**What the task requires:**
Output the listing word for word, minus pictures.

**Data below:**
* * * * * * *

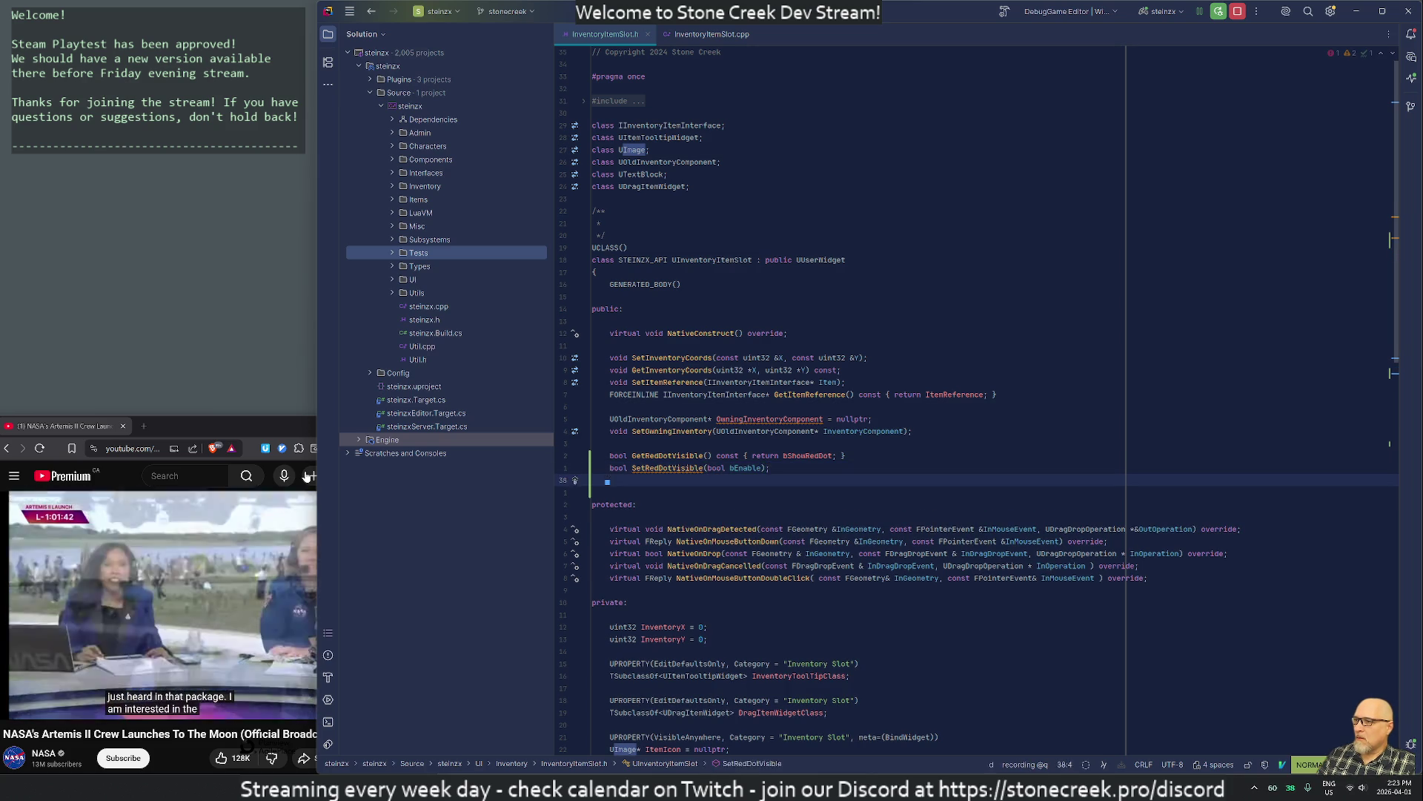
pyautogui.press('d')
pyautogui.press('alt+Return')
pyautogui.press('Return')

* * * * * * *

**Expected answer:**
pyautogui.press('d')
pyautogui.press('alt+Return')
pyautogui.press('Return')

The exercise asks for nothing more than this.